┌─ FRAGMENTO CITADO

La muerte, enfermedad o cualquier daño que sufra algún ser querido es de por sí una situación muy dolorosa. Sin embargo, no se compara con la impotencia, frustración y vacío que genera el no conocer el paradero de un ser amado, el no saber si está vivo o muerto, o peor aún, con el sufrimiento de tener que buscar desesperadamente por años, sin encontrar a alguien desaparecido. El dolor, además se agudiza cuando la autoridad responsable de buscarlo, no solo no lo hace, sino que deja la carga en las familias y cercanos de la víctima.
En el contexto de violencia que vivimos en México existe el peligro constante de desaparecer. Según las cifras oficiales del Registro Nacional de Personas Desaparecidas y No localizadas de México, desconocemos el paradero más de 111 mil personas. Esta cifra, aunque incompleta pone de manifiesto, la persistente crisis relacionada con la violencia del crimen organizado en nuestro país y la ausencia del Estado de derecho.
Si bien, en muchos casos de desaparición, no se puede probar la participación directa del Estado mexicano ya que la mayoría de estos delitos estan asociados a grupos criminales no estatales, también el Estado tiene una responsabilidad ante la omisión y la incapacidad de brindar seguridad a los ciudadanos. La violencia y la inseguridad nos ha convertido en un país plagado de víctimas directas e indirectas de desaparición. Es indignante y desgarrador ver movimientos, marchas, familias e historias de rostros distantes, de dolor, de frustración y de pena ante la ausencia de seres queridos y de un Estado que les apoye, acompañe, atienda y brinde justicia.
Hemos normalizado la desaparición en nuestro lenguaje, en los medios de comunicación y en nuestra realidad cotidiana. Hemos perdido el asombro ante este hecho tan lamentable y eso dice mucho de nuestra sociedad. La desaparición no es normal y no debemos resignarnos.
Se buscan a miles de migrantes que han transitado y desaparecido en nuestro territorio. Se buscan a miles de mujeres, adolescentes, jóvenes, niños y niñas que no han aparecido en sus hogares, ni regresado con sus familias. Se buscan a todas y todos los que no están con nosotros y no sabemos qué pasó con ellos.

└─
┌─ REGISTROS PROPORCIONADOS

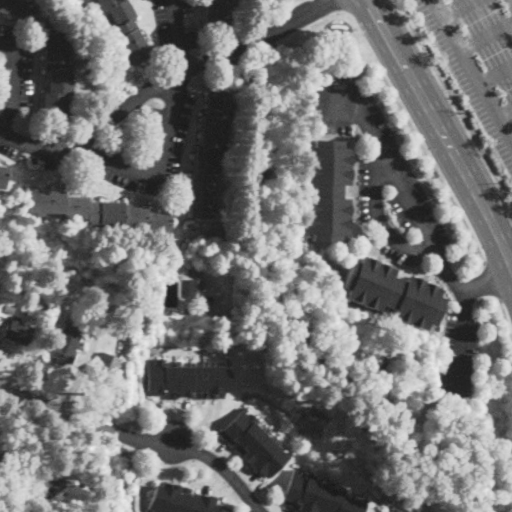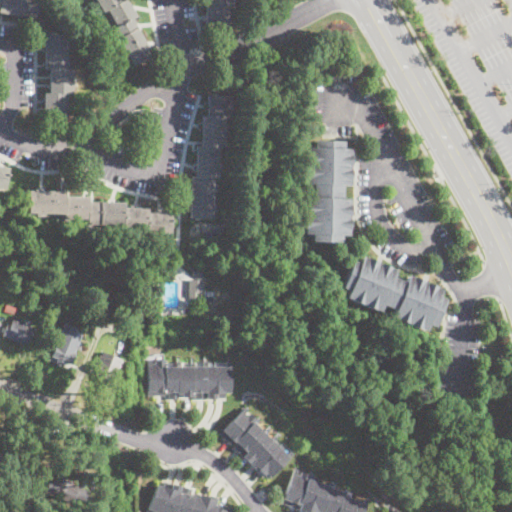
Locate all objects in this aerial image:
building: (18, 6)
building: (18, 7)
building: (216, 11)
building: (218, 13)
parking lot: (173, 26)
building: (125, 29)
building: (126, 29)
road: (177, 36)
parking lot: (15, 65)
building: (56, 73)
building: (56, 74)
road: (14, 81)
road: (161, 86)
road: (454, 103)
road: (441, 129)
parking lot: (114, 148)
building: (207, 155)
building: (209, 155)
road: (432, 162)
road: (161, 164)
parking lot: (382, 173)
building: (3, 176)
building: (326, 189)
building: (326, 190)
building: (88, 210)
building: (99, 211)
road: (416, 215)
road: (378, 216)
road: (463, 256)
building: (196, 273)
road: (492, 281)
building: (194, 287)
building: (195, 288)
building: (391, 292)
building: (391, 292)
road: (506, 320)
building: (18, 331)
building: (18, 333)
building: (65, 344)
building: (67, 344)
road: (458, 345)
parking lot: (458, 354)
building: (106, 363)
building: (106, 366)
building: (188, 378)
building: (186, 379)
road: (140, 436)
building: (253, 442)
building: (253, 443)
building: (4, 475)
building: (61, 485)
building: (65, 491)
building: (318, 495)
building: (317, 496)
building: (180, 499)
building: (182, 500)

└─

§ TAREA 1: Según el fragmento sobre las desapariciones en México, ¿de cuántas personas se desconoce el paradero de acuerdo con las cifras oficiales del registro nacional?
§ TAREA 2: Escribe la continuación del fragmento sobre las personas desaparecidas en México a partir de su última oración.
Los registros provienen de una fuente distinta a la del fragmento.

§ RESPUESTA FINAL 1: De más de 111 mil personas.

§ RESPUESTA FINAL 2:
Hace un año, la Primera Sala de la Suprema Corte de Justicia de la Nación confirmó el amparo (51/2020) a familiares de Edmundo Reyes y Gabriel Cruz, quienes fueron detenidos y desaparecidos de manera forzada por militares y policías locales en la ciudad de Oaxaca en 2007. La Corte subrayó que la desaparición forzada es una de las violaciones más graves a los derechos humanos, que el desconocer el paradero y destino de seres queridos, ocasiona daños equiparables a la tortura al tiempo de vulnerar los derechos de libertad, integridad personal, identidad, vida y reconocimiento de la personalidad jurídica.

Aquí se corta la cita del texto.